**Information**

• • • • •

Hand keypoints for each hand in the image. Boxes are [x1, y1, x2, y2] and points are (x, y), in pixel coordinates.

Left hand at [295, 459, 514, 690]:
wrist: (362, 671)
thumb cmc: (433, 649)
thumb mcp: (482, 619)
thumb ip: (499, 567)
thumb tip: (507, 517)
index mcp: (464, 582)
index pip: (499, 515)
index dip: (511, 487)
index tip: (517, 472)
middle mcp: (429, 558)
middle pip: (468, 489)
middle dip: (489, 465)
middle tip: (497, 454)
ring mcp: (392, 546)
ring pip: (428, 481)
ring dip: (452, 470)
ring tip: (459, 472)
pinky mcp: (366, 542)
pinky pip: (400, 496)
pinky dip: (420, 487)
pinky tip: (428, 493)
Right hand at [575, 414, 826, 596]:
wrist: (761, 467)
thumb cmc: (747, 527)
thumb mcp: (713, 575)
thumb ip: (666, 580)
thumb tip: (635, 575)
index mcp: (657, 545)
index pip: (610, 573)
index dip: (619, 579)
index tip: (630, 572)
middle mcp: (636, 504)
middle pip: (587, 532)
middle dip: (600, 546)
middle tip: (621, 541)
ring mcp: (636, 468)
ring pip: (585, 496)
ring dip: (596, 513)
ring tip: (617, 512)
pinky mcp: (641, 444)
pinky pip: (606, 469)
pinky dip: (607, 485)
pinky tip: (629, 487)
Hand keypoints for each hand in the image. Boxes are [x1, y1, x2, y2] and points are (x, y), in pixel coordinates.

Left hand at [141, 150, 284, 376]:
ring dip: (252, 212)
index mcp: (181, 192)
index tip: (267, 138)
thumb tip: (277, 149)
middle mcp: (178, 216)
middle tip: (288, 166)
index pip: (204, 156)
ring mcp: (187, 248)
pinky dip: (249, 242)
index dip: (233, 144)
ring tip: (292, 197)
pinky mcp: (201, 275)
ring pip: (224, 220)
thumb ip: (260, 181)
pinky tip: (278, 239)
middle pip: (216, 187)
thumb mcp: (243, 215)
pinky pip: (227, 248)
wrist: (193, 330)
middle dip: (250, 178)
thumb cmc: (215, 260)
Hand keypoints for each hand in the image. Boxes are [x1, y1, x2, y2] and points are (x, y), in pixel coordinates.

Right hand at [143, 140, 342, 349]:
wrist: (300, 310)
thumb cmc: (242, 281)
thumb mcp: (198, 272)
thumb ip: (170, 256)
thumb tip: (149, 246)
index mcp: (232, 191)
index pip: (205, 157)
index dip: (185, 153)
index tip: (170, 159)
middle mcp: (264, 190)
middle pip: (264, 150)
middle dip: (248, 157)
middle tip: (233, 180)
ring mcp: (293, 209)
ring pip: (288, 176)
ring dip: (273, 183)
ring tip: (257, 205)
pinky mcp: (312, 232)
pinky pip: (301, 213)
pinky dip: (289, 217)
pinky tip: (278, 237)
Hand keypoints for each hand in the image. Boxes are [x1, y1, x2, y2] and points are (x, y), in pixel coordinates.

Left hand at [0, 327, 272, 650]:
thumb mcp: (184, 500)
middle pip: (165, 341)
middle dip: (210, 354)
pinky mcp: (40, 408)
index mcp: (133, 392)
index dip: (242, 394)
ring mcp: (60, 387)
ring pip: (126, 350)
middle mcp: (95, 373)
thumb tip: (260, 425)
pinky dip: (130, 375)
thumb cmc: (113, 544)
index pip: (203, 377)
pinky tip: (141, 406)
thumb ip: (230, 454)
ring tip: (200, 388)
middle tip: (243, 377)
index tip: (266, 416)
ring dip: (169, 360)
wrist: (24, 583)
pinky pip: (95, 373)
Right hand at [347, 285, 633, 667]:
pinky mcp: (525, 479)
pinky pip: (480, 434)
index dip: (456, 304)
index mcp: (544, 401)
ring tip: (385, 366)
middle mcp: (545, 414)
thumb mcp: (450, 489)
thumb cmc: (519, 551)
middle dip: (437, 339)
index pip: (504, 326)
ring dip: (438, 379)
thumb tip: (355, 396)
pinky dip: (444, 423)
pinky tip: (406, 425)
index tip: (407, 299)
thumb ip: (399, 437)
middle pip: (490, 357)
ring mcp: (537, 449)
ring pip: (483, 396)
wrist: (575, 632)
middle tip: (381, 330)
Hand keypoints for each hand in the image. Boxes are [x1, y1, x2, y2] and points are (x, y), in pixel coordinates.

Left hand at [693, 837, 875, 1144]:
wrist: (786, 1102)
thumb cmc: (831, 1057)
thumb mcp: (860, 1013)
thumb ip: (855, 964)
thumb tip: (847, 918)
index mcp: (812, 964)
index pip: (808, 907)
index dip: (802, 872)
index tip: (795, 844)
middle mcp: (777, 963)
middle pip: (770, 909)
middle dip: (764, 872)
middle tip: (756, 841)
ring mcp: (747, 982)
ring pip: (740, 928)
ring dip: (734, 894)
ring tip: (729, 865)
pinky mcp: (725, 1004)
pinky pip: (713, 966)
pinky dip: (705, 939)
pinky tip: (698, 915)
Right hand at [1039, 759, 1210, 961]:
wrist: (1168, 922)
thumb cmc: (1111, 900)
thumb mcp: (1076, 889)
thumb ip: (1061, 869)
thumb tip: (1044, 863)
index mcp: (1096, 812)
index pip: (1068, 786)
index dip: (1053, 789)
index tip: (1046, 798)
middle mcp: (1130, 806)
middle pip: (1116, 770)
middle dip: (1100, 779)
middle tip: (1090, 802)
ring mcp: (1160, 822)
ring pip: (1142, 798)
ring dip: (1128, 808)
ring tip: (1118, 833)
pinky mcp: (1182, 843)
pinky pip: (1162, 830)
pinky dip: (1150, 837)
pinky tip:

• • • • •

**Directions**
Here the job is to set down exactly the lines of the material above that fall between the one with "pinky mcp: (40, 408)" and the one with "middle tip: (381, 330)", inclusive, and nothing beyond them.

**Exercise result**
pinky mcp: (40, 408)
index mcp: (133, 392)
index dip: (242, 394)
ring mcp: (60, 387)
ring pip: (126, 350)
middle mcp: (95, 373)
thumb tip: (260, 425)
pinky dip: (130, 375)
thumb cmc: (113, 544)
index pip: (203, 377)
pinky tip: (141, 406)
thumb ip: (230, 454)
ring tip: (200, 388)
middle tip: (243, 377)
index tip: (266, 416)
ring dip: (169, 360)
wrist: (24, 583)
pinky pip: (95, 373)
Right hand at [347, 285, 633, 667]:
pinky mcp: (525, 479)
pinky pip: (480, 434)
index dip: (456, 304)
index mcp: (544, 401)
ring tip: (385, 366)
middle mcp: (545, 414)
thumb mcp: (450, 489)
thumb cmc: (519, 551)
middle dip: (437, 339)
index pip: (504, 326)
ring dip: (438, 379)
thumb tip: (355, 396)
pinky dip: (444, 423)
pinky tip: (406, 425)
index tip: (407, 299)
thumb ip: (399, 437)
middle pip: (490, 357)
ring mcp: (537, 449)
ring pip: (483, 396)
wrist: (575, 632)
middle tip: (381, 330)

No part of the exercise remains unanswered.